La Cisl Funzione Pubblica sosterrà con grande convinzione la pregevole iniziativa del Presidente De Filippo, mirata, attraverso una task force, a sburocratizzare le strutture amministrative della Regione, ricorrendo alla semplificazione delle procedure.
Lo dichiara il segretario generale regionale della Cisl Funzione Pubblica, Giovanni Sarli.
“Da tempo, ciò è richiesto, a giusta ragione, non solo dai cittadini e dalle imprese ma anche dagli stessi dipendenti regionali, spesso vittime incolpevoli delle troppe ed aggrovigliate norme di legge e regolamentari che appesantiscono i procedimenti amministrativi – continua l’esponente sindacale.
Occorre, dunque, porre mano con urgenza ad una puntuale analisi delle procedure interne ed esterne alla Regione, riducendo i tempi di esecuzione, eliminando passaggi inutili, implementando le conferenze di servizio interistituzionali, facendo colloquiare gli uffici e le Istituzioni, puntando alla definitiva digitalizzazione dell’Amministrazione Pubblica.

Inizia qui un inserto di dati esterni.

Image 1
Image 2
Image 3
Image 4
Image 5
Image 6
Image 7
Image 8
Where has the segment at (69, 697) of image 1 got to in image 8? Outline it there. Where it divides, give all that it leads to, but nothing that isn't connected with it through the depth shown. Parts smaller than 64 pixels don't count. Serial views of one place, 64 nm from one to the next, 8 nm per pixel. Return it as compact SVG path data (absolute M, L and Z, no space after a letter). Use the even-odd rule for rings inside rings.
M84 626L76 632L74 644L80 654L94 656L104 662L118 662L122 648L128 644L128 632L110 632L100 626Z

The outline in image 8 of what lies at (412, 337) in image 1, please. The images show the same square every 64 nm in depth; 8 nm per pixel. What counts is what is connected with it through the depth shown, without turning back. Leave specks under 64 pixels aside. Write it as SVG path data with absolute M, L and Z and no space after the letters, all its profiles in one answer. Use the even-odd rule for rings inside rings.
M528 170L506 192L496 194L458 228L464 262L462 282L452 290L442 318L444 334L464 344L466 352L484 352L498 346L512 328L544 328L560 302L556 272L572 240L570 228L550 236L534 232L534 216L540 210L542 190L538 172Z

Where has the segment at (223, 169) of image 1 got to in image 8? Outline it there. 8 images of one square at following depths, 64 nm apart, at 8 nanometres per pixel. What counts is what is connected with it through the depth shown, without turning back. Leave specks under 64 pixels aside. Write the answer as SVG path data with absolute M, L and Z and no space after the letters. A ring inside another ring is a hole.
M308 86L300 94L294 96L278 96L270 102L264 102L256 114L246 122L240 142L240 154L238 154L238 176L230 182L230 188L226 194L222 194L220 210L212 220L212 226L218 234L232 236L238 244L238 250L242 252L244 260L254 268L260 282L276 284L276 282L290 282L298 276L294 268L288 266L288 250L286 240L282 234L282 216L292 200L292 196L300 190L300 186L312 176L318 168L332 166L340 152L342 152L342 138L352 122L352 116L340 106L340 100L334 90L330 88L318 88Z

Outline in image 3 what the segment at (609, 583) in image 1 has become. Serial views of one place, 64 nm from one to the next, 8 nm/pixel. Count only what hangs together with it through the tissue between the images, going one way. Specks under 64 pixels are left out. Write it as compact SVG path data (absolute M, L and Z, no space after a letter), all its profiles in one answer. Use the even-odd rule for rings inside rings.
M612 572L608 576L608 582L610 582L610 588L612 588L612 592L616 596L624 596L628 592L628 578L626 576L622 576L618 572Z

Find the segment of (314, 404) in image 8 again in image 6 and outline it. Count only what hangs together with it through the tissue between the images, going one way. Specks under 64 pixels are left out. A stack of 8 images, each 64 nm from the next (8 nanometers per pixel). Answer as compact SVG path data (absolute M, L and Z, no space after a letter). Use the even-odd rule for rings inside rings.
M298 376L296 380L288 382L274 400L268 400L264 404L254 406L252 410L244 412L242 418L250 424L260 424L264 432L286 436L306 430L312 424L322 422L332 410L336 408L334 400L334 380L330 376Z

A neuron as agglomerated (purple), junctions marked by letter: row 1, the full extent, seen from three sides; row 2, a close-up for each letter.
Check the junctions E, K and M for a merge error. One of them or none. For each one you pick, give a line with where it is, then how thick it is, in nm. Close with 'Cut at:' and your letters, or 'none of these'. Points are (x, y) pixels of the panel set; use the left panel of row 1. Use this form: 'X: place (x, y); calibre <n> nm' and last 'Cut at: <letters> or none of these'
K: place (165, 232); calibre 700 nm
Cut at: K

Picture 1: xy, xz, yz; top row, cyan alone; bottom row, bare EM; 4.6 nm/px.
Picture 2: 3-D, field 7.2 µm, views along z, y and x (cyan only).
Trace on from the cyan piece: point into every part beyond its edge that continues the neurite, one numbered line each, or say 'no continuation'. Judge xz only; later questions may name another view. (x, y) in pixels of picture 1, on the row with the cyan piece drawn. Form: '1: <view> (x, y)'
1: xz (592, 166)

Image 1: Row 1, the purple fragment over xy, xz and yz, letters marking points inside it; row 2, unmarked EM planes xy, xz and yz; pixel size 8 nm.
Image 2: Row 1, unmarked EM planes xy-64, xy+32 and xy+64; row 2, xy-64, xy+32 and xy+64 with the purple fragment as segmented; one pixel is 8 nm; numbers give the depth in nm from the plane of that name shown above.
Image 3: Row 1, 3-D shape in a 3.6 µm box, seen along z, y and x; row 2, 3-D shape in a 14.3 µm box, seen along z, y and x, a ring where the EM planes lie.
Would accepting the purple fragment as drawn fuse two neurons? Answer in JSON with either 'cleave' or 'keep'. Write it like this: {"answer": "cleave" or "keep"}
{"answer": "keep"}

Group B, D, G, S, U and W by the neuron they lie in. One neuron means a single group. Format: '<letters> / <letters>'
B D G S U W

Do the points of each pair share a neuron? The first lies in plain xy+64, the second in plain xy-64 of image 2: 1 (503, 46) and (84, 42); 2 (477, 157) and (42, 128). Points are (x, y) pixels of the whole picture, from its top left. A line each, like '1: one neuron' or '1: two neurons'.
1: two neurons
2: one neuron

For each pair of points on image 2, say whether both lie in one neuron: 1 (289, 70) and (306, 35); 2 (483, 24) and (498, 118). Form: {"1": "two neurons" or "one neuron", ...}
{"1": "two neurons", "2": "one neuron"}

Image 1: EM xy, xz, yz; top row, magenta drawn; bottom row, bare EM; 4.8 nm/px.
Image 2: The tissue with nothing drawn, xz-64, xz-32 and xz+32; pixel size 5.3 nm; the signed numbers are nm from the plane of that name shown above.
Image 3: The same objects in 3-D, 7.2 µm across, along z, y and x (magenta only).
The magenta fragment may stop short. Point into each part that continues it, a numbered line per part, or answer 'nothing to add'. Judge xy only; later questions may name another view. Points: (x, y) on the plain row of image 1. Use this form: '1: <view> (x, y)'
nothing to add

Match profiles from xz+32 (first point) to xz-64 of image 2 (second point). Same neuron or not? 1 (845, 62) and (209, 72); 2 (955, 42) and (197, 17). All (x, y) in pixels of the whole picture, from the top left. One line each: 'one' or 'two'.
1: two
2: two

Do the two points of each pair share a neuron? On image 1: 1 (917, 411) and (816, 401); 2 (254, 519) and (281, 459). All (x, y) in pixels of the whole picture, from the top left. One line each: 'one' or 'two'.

La sburocratizzazione dev’essere collegata, però – aggiunge Sarli -anche all’attuazione di un piano triennale di riorganizzazione delle strutture regionali come previsto dall’art. 16 del D.L. 98/2011, convertito, con modificazioni dalla Legge 111/2011, riconoscendo ai lavoratori il 50% dei risparmi di gestione, che vanno ad incrementare il Fondo salario accessorio.
E’ a tutti evidente, infatti, che la crisi economica non impone solo la semplificazione delle procedure a beneficio dei cittadini e delle imprese lucane, ma anche un vasto processo di riorganizzazione, teso in primo luogo ad eliminare gli sprechi e le spese inutili, dovendosi attuare una politica di valorizzazione del personale interno.
In questa fase di tagli drastici delle risorse economiche a disposizione degli Enti, è dunque prioritario rinunciare agli Assessori e ai Dirigenti esterni, quale segnale di reale volontà di ridurre gli sprechi e le spese inutili.
Sempre a proposito di sprechi, non si può negare, inoltre – ribadisce ancora l’esponente regionale della Cisl – che all’interno della Regione numerosi dipendenti non vengono utilizzati adeguatamente, togliendo loro competenze e spazi di lavoro.
La sfida dell’innovazione si vince, dunque, puntando, contemporaneamente, a semplificare le procedure, riorganizzare le strutture e a valorizzare il capitale umano..
Alla Regione, purtroppo, è ancora carente tutto ciò – conclude Sarli – e, per questo, la Cisl Funzione Pubblica, essendo il sindacato più rappresentativo, non farà mancare il suo contributo, necessario per la crescita economica e sociale della Basilicata”.